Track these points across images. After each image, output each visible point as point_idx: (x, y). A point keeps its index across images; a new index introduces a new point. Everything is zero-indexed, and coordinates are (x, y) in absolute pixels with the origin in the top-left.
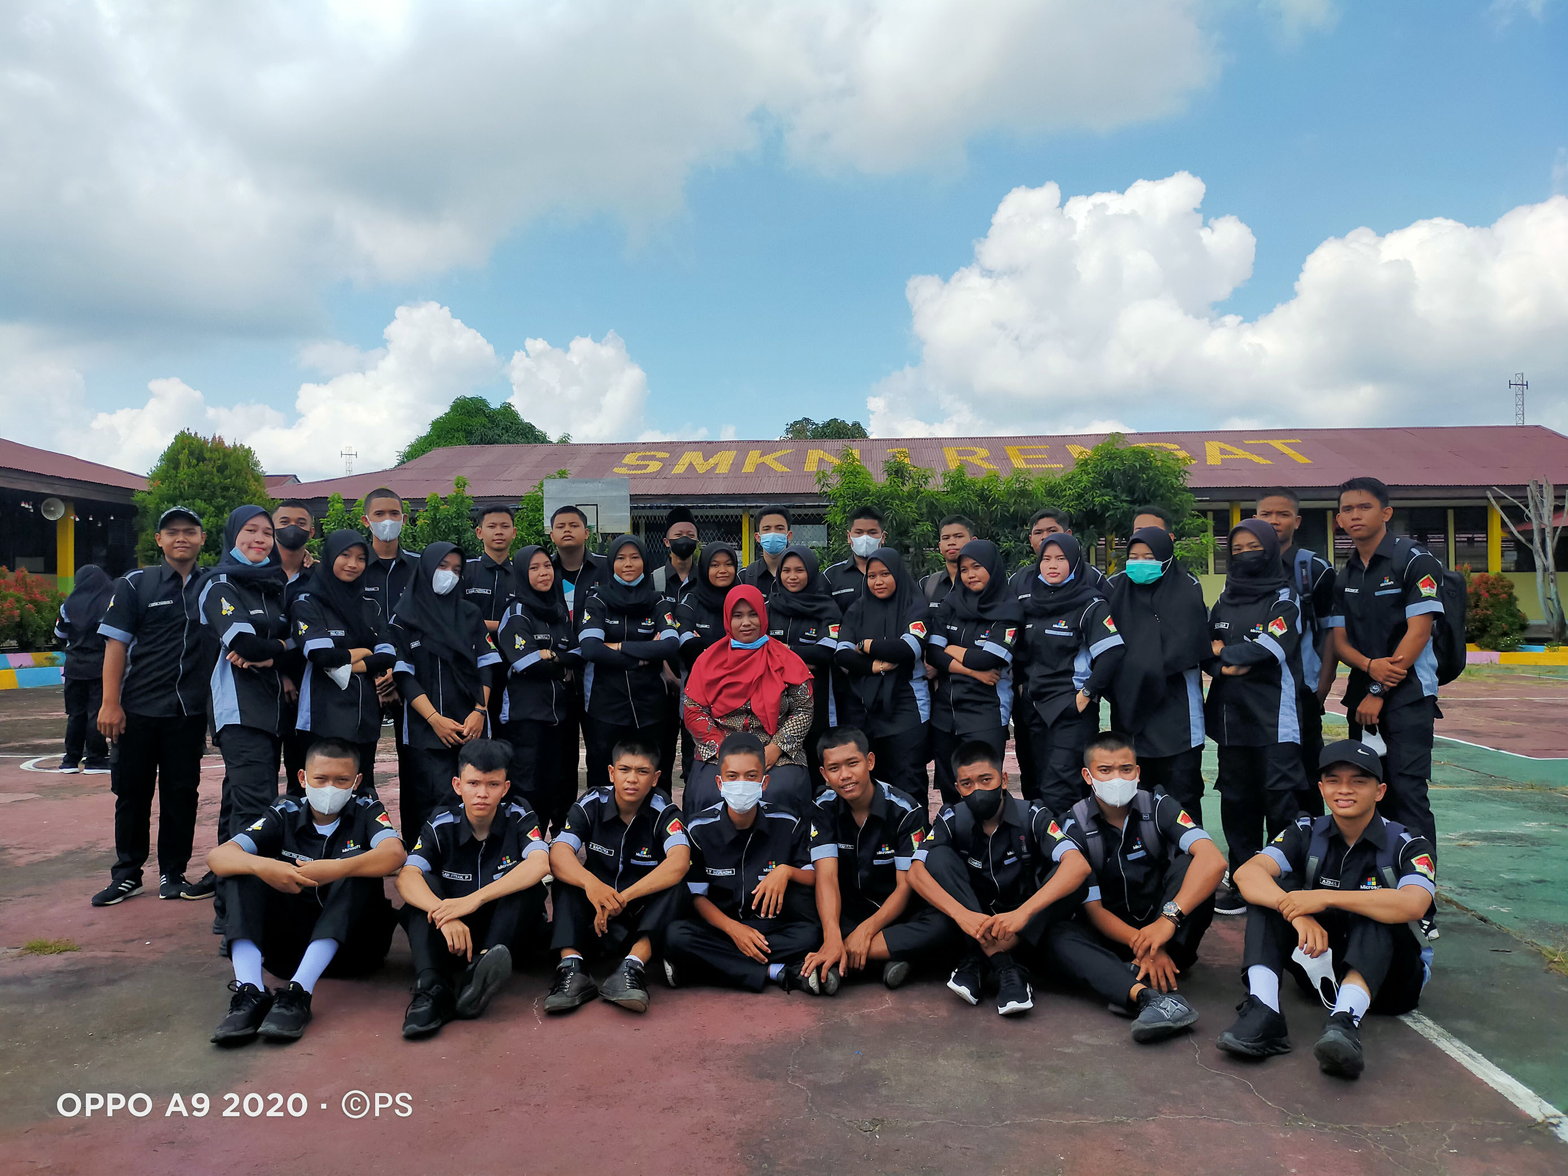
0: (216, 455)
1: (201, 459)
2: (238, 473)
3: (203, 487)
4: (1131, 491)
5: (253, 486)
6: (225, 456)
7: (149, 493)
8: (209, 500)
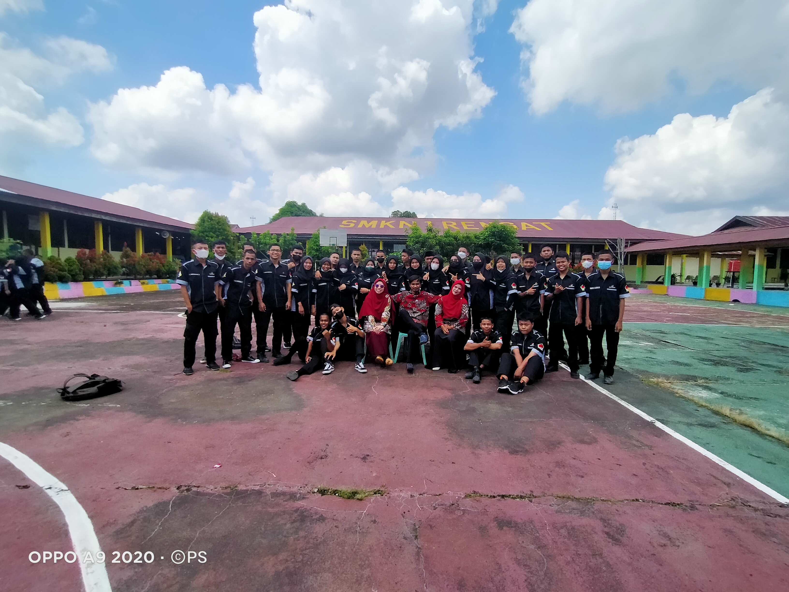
0: (216, 219)
1: (211, 220)
2: (223, 224)
3: (212, 228)
4: (500, 237)
5: (228, 228)
6: (219, 219)
7: (196, 230)
8: (214, 233)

→ **Problem details**: Express each line of the entries above as a Markdown table with the columns Row and Line, numbering the rows in order. Skip blank lines and leave the pictures out.

→ **Answer area**:
| Row | Line |
|---|---|
| 1 | Track these points across images. After each image, output each visible point as point_idx: (x, y). A point keeps its index across images; a new index introduces a new point. Everything is zero-indexed, and coordinates are (x, y) in absolute pixels with the origin in the top-left. |
| 2 | 0: (216, 455) |
| 3 | 1: (201, 459) |
| 4 | 2: (238, 473) |
| 5 | 3: (203, 487) |
| 6 | 4: (1131, 491) |
| 7 | 5: (253, 486) |
| 8 | 6: (225, 456) |
| 9 | 7: (149, 493) |
| 10 | 8: (209, 500) |
| 11 | 0: (216, 219) |
| 12 | 1: (211, 220) |
| 13 | 2: (223, 224) |
| 14 | 3: (212, 228) |
| 15 | 4: (500, 237) |
| 16 | 5: (228, 228) |
| 17 | 6: (219, 219) |
| 18 | 7: (196, 230) |
| 19 | 8: (214, 233) |